From the material below, copy exactly the lines beginning with the one that contains "A Scandinavian Christmas can be simple o" and ending with the one that contains "Namagembe, Lilian"; the pictures stay out.

__Provided material__:
== Segment start ==

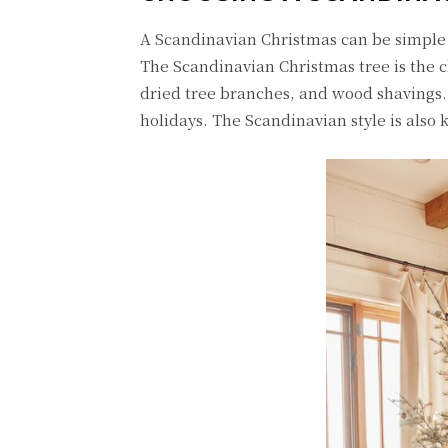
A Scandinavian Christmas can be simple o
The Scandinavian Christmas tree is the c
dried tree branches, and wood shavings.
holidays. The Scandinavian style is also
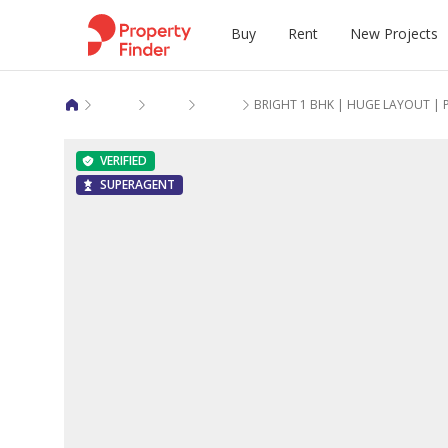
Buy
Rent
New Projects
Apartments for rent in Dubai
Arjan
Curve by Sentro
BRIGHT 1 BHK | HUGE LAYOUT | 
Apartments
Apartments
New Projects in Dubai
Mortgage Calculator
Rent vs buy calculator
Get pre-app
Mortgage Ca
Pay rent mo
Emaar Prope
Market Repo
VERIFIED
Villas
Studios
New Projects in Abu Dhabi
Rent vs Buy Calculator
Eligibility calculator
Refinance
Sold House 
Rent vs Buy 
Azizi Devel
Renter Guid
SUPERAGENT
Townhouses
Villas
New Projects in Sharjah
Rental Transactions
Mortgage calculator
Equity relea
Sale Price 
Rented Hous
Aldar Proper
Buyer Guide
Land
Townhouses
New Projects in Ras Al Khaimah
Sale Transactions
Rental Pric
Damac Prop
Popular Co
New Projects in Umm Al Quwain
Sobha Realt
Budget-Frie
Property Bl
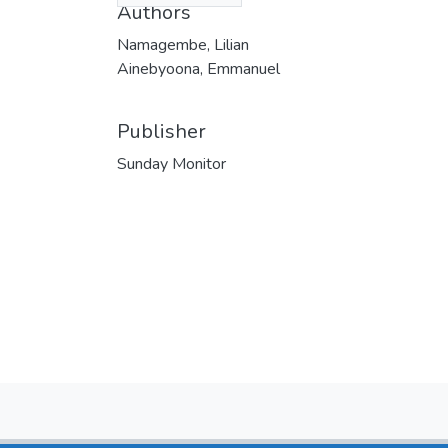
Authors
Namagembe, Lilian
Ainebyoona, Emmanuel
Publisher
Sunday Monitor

== Segment end ==
== Segment start ==

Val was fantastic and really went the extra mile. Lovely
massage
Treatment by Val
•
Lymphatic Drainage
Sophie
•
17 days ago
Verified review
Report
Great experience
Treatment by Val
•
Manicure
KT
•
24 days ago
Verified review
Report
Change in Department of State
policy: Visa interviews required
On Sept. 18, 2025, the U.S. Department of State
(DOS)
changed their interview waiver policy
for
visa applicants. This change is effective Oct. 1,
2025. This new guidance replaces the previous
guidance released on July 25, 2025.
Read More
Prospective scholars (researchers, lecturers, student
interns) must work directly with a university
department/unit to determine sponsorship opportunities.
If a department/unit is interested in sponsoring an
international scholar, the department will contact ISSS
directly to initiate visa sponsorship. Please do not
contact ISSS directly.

== Segment end ==
== Segment start ==

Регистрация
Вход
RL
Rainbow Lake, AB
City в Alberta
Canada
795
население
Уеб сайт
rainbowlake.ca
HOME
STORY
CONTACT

== Segment end ==

__Response area__:
A Scandinavian Christmas can be simple o
The Scandinavian Christmas tree is the c
dried tree branches, and wood shavings.
holidays. The Scandinavian style is also
Buy
Rent
New Projects
Apartments for rent in Dubai
Arjan
Curve by Sentro
BRIGHT 1 BHK | HUGE LAYOUT | 
Apartments
Apartments
New Projects in Dubai
Mortgage Calculator
Rent vs buy calculator
Get pre-app
Mortgage Ca
Pay rent mo
Emaar Prope
Market Repo
VERIFIED
Villas
Studios
New Projects in Abu Dhabi
Rent vs Buy Calculator
Eligibility calculator
Refinance
Sold House 
Rent vs Buy 
Azizi Devel
Renter Guid
SUPERAGENT
Townhouses
Villas
New Projects in Sharjah
Rental Transactions
Mortgage calculator
Equity relea
Sale Price 
Rented Hous
Aldar Proper
Buyer Guide
Land
Townhouses
New Projects in Ras Al Khaimah
Sale Transactions
Rental Pric
Damac Prop
Popular Co
New Projects in Umm Al Quwain
Sobha Realt
Budget-Frie
Property Bl
Authors
Namagembe, Lilian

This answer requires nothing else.